Just bout a 55 g for my 4 RBP's wanted to intall a powerhead..Im new to the powerhead deal so I need some info on what GPH to get and placement..

Also anyone know any good deals on a good plant substrate?


----------



## Kogo (Mar 14, 2008)

what exactly do you want the power head to do? this will determine what size you need or if it is what you need in the first place.


----------



## MediaHound (Jul 19, 2006)

Red Belly Pacus and live plants?


----------



## Kogo (Mar 14, 2008)

that would be bad, but i think he means piranha. they also tend to be hard on plants, but they are not specifically plant eaters.


----------



## djrichie (May 15, 2008)

I think he was asking what it would be used for mean.... as a quick filter foir the tank, or used on UGF...... or maybe you just want to us it to make a current or waves.... Either or I like aquaclear power heads, never hae had a problem heck I never had on breakdown yet. As far as flow rate for aquaclear is go as such:

10 - 80gph
20 - 125gph
30 - 175gph
50 - 275gph with rev flow,,,,125gph
70 - 400gph " " " 175gph
901 - 935gph

for a 55gal tank a aquaclear 50 is recommended.

As far as your sub. for plants..... I using eco complete in 2 tanks a 55 and 70 gal tanks..... very happy with the results, but after 18 months you are back to adding ferts as with any plant sub.. It may not be worth the investment.

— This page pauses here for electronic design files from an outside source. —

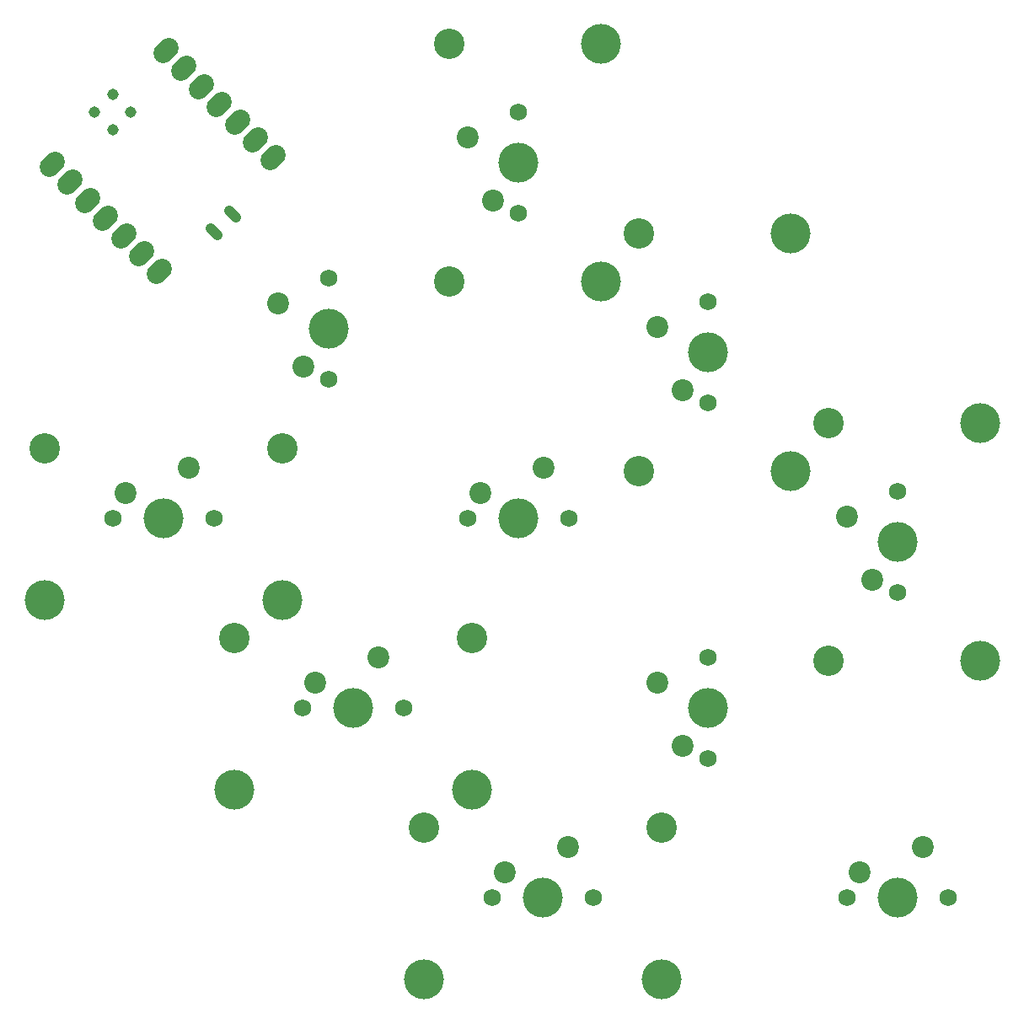
<source format=gbr>
%TF.GenerationSoftware,KiCad,Pcbnew,(6.0.1)*%
%TF.CreationDate,2022-02-09T22:22:52-05:00*%
%TF.ProjectId,herringbone_macro_pad,68657272-696e-4676-926f-6e655f6d6163,rev?*%
%TF.SameCoordinates,Original*%
%TF.FileFunction,Soldermask,Bot*%
%TF.FilePolarity,Negative*%
%FSLAX46Y46*%
G04 Gerber Fmt 4.6, Leading zero omitted, Abs format (unit mm)*
G04 Created by KiCad (PCBNEW (6.0.1)) date 2022-02-09 22:22:52*
%MOMM*%
%LPD*%
G01*
G04 APERTURE LIST*
G04 Aperture macros list*
%AMHorizOval*
0 Thick line with rounded ends*
0 $1 width*
0 $2 $3 position (X,Y) of the first rounded end (center of the circle)*
0 $4 $5 position (X,Y) of the second rounded end (center of the circle)*
0 Add line between two ends*
20,1,$1,$2,$3,$4,$5,0*
0 Add two circle primitives to create the rounded ends*
1,1,$1,$2,$3*
1,1,$1,$4,$5*%
G04 Aperture macros list end*
%ADD10HorizOval,1.998980X-0.264918X-0.264918X0.264918X0.264918X0*%
%ADD11HorizOval,1.016000X-0.359210X0.359210X0.359210X-0.359210X0*%
%ADD12C,1.143000*%
%ADD13C,1.750000*%
%ADD14C,4.000000*%
%ADD15C,3.050000*%
%ADD16C,2.200000*%
G04 APERTURE END LIST*
D10*
%TO.C,U1*%
X126472855Y-45878877D03*
X128268906Y-47674929D03*
X130064957Y-49470980D03*
X131861008Y-51267031D03*
X133657060Y-53063082D03*
X135453111Y-54859134D03*
X137249162Y-56655185D03*
X125819092Y-68085255D03*
X124023041Y-66289204D03*
X122226990Y-64493152D03*
X120430938Y-62697101D03*
X118634887Y-60901050D03*
X116838836Y-59104999D03*
X115042785Y-57308947D03*
D11*
X133155679Y-62272936D03*
X131352556Y-64076058D03*
D12*
X121132749Y-50248314D03*
X119336698Y-52044365D03*
X122928800Y-52044365D03*
X121132749Y-53840416D03*
%TD*%
D13*
%TO.C,SW9*%
X200025000Y-90170056D03*
D14*
X208265000Y-83312056D03*
D15*
X193025000Y-107188056D03*
D14*
X208265000Y-107188056D03*
D13*
X200025000Y-100330056D03*
D15*
X193025000Y-83312056D03*
D14*
X200025000Y-95250056D03*
D16*
X197485000Y-99060056D03*
X194945000Y-92710056D03*
%TD*%
D13*
%TO.C,SW8*%
X180975000Y-106838806D03*
D14*
X180975000Y-111918806D03*
D13*
X180975000Y-116998806D03*
D16*
X178435000Y-115728806D03*
X175895000Y-109378806D03*
%TD*%
D13*
%TO.C,SW3*%
X161925058Y-62230056D03*
D14*
X161925058Y-57150056D03*
X170165058Y-45212056D03*
D15*
X154925058Y-69088056D03*
D14*
X170165058Y-69088056D03*
D13*
X161925058Y-52070056D03*
D15*
X154925058Y-45212056D03*
D16*
X159385058Y-60960056D03*
X156845058Y-54610056D03*
%TD*%
D13*
%TO.C,SW10*%
X194945000Y-130968806D03*
D14*
X200025000Y-130968806D03*
D13*
X205105000Y-130968806D03*
D16*
X196215000Y-128428806D03*
X202565000Y-125888806D03*
%TD*%
D15*
%TO.C,SW6*%
X173975000Y-88138000D03*
D13*
X180975000Y-81280000D03*
D14*
X180975000Y-76200000D03*
D15*
X173975000Y-64262000D03*
D13*
X180975000Y-71120000D03*
D14*
X189215000Y-64262000D03*
X189215000Y-88138000D03*
D16*
X178435000Y-80010000D03*
X175895000Y-73660000D03*
%TD*%
D15*
%TO.C,SW1*%
X138144306Y-85868922D03*
X114268306Y-85868922D03*
D13*
X131286306Y-92868922D03*
D14*
X138144306Y-101108922D03*
X126206306Y-92868922D03*
X114268306Y-101108922D03*
D13*
X121126306Y-92868922D03*
D16*
X122396306Y-90328922D03*
X128746306Y-87788922D03*
%TD*%
D13*
%TO.C,SW7*%
X159226250Y-130968864D03*
D15*
X176244250Y-123968864D03*
X152368250Y-123968864D03*
D14*
X152368250Y-139208864D03*
D13*
X169386250Y-130968864D03*
D14*
X176244250Y-139208864D03*
X164306250Y-130968864D03*
D16*
X160496250Y-128428864D03*
X166846250Y-125888864D03*
%TD*%
D13*
%TO.C,SW2*%
X142875000Y-68738806D03*
X142875000Y-78898806D03*
D14*
X142875000Y-73818806D03*
D16*
X140335000Y-77628806D03*
X137795000Y-71278806D03*
%TD*%
D13*
%TO.C,SW5*%
X167005000Y-92868806D03*
D14*
X161925000Y-92868806D03*
D13*
X156845000Y-92868806D03*
D16*
X158115000Y-90328806D03*
X164465000Y-87788806D03*
%TD*%
D14*
%TO.C,SW4*%
X133318250Y-120158864D03*
D13*
X150336250Y-111918864D03*
D14*
X157194250Y-120158864D03*
D13*
X140176250Y-111918864D03*
D15*
X133318250Y-104918864D03*
X157194250Y-104918864D03*
D14*
X145256250Y-111918864D03*
D16*
X141446250Y-109378864D03*
X147796250Y-106838864D03*
%TD*%
M02*

</source>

If you discide to just use gravel 3mm gravel is best for plants. then you just add fert tabs to each plant (usually good for 3 months) and weekly liquid ferts... and you will get the same effect.


----------



## sacco2 (May 28, 2008)

thanks for the info and Im using the powerhead for a current tryin to replicate amazon to make it as close to natural habitat for RB's as possible.


----------



## djrichie (May 15, 2008)

will if it current you want look into a circulation pump..... there are several type that very in price..... as with a power head the shoot out a tube of water high pressure but a circulation pump it more of a fan in the water just creating a nice even flow of water


----------



## sacco2 (May 28, 2008)

Ok that sounds more like what I want....Do u know of any respectable brands off hand?


----------